(Exercise directions)
From the data that follows, copy every line holding the string "Everything".

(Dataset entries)
■ ■ ■ ■ ■ ■ ■

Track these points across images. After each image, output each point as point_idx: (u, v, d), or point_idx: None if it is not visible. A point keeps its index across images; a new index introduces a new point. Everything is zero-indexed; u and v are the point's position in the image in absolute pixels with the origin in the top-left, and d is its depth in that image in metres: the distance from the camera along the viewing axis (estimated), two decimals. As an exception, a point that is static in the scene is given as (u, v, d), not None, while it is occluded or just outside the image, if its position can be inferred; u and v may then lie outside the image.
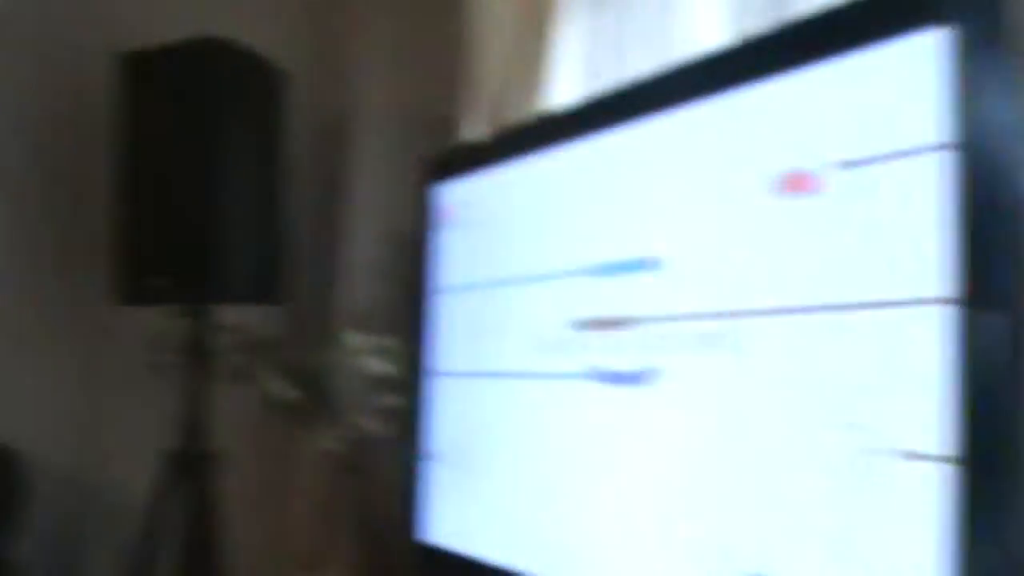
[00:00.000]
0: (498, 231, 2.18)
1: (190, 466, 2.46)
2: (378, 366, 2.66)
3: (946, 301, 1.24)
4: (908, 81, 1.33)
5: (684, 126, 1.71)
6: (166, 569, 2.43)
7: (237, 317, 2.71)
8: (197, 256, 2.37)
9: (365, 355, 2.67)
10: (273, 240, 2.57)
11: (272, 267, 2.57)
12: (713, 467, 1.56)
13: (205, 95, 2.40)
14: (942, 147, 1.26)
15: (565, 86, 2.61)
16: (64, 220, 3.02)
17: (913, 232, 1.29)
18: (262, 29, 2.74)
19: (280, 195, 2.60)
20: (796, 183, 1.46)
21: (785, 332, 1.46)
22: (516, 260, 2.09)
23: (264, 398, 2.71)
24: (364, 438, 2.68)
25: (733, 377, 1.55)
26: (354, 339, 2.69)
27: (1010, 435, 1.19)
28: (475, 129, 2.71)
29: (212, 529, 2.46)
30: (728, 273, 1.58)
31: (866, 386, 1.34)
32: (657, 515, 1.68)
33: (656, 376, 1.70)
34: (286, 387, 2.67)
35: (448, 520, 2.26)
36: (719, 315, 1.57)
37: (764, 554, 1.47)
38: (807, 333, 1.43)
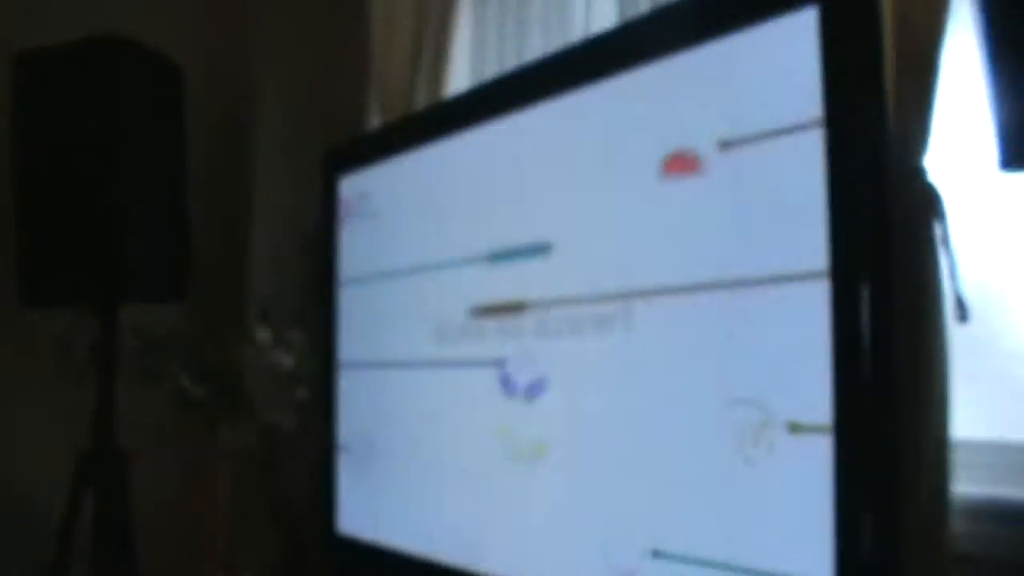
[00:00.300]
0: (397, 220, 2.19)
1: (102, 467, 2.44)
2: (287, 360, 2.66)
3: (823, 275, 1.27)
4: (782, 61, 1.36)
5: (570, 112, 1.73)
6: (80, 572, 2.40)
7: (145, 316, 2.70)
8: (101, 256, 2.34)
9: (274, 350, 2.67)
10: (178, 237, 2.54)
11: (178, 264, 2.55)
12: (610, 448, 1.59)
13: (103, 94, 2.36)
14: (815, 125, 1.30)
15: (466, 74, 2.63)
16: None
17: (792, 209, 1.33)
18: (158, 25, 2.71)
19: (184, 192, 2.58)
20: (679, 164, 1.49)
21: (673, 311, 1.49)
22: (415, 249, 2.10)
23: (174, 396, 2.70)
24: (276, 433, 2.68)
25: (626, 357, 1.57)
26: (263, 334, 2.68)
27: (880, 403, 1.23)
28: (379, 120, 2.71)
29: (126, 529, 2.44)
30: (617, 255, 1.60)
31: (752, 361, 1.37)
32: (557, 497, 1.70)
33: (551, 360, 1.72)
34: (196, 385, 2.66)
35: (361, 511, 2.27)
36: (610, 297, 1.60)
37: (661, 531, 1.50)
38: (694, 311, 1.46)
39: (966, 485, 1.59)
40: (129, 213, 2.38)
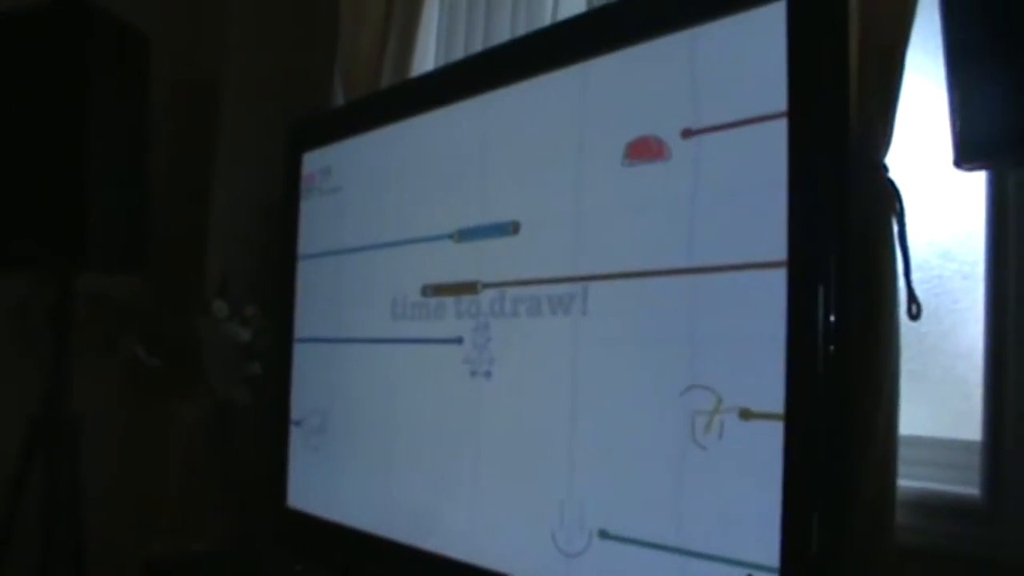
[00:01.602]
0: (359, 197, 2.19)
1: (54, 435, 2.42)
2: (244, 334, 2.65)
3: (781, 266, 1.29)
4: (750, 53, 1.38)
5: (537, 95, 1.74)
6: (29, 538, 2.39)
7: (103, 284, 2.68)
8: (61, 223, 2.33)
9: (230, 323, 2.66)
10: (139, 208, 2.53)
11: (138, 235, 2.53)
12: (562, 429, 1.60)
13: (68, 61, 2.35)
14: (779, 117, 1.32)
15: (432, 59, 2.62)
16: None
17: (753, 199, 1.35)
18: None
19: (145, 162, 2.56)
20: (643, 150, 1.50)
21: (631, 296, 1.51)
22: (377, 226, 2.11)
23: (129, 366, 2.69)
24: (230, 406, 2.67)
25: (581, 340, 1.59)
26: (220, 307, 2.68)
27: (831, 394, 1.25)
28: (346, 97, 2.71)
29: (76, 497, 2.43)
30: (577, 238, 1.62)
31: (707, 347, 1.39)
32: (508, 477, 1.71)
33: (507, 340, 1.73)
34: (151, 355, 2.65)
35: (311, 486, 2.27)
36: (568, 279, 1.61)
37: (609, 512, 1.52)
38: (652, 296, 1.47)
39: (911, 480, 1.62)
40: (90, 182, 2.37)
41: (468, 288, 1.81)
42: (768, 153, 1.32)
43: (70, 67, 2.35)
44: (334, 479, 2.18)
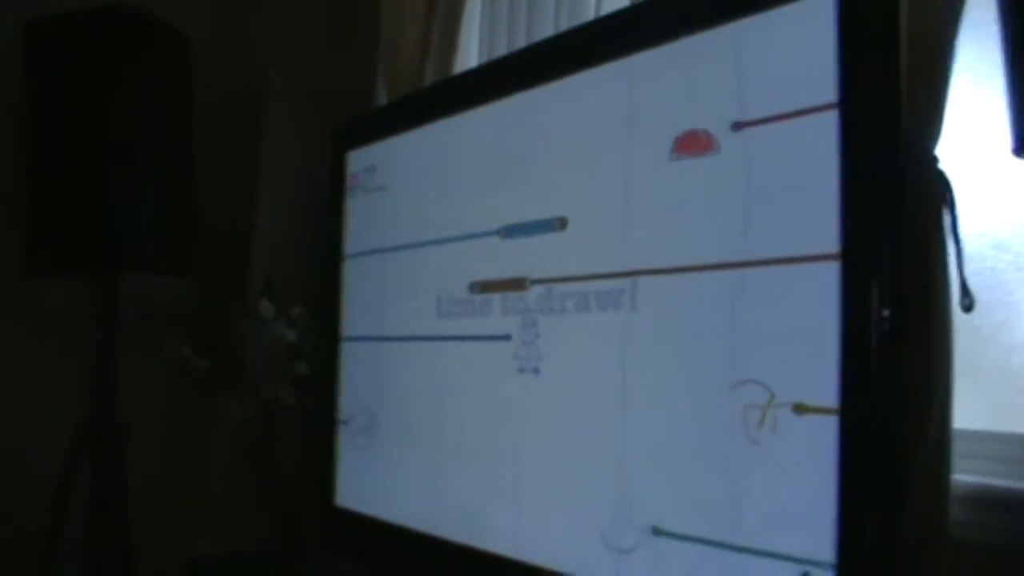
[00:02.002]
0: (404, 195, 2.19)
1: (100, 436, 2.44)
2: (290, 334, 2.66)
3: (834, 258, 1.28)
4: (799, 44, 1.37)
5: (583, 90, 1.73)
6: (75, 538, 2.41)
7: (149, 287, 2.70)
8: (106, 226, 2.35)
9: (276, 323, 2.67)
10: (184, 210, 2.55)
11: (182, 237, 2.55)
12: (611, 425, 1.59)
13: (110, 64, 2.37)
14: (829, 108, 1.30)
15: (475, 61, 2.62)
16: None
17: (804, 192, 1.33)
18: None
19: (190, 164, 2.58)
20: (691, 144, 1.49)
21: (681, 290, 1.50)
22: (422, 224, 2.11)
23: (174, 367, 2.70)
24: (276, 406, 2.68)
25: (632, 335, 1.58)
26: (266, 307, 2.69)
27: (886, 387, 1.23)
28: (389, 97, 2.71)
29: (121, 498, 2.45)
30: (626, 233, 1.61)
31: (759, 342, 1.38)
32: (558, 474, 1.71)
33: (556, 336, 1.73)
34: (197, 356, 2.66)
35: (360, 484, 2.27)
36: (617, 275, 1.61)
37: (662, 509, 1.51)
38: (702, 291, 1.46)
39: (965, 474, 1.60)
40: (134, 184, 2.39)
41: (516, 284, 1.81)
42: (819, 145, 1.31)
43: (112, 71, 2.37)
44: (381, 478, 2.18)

■ ■ ■ ■ ■ ■ ■

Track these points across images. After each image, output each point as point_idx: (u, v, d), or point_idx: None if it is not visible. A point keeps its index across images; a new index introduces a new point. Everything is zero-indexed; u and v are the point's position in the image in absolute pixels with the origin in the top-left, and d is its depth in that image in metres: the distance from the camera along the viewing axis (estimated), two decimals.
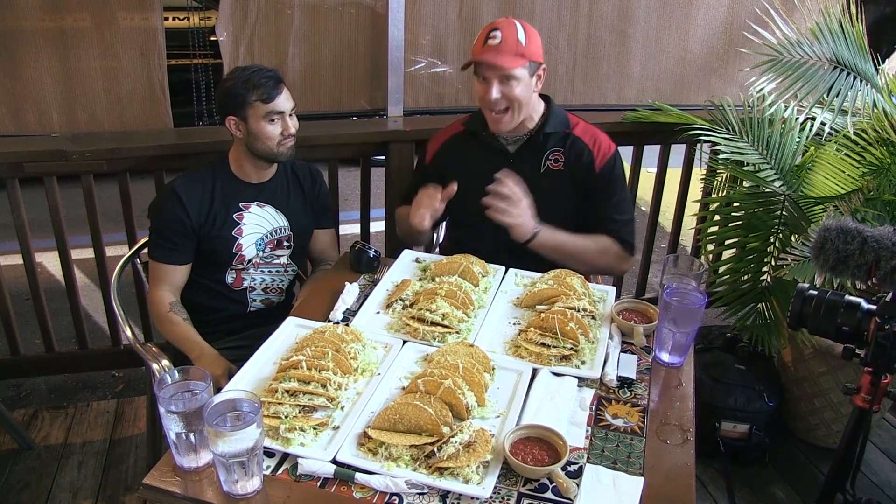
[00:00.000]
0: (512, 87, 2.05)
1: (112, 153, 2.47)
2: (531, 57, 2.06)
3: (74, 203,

■ ■ ■ ■ ■ ■ ■

(Worked solution)
Track these points across images. After each image, output each point as point_idx: (u, v, d), or point_idx: None if it is not visible. A point keeps its index across images; a new index introduces a new point. Everything is zero-indexed; u and v are the point's position in the image in absolute pixels with the origin in the top-left, and d is its depth in that image in metres: the distance from the camera along the viewing axis (estimated), two decimals. As an exception, a point that is static in the scene is given as (u, v, d), not None, while it is occluded or just outside the image, if its position can be inferred; u and v may then lie outside the image.
Track these points across images. After each image, output each point as point_idx: (u, v, d), or point_idx: None if it is not visible. A point keeps its index across images; a new index introduces a new point. Everything is zero-indexed; u and v are the point's position in the image in absolute pixels with the origin in the top-left, and d is its depth in that image in metres: the distance from the camera along the viewing axis (estimated), two decimals.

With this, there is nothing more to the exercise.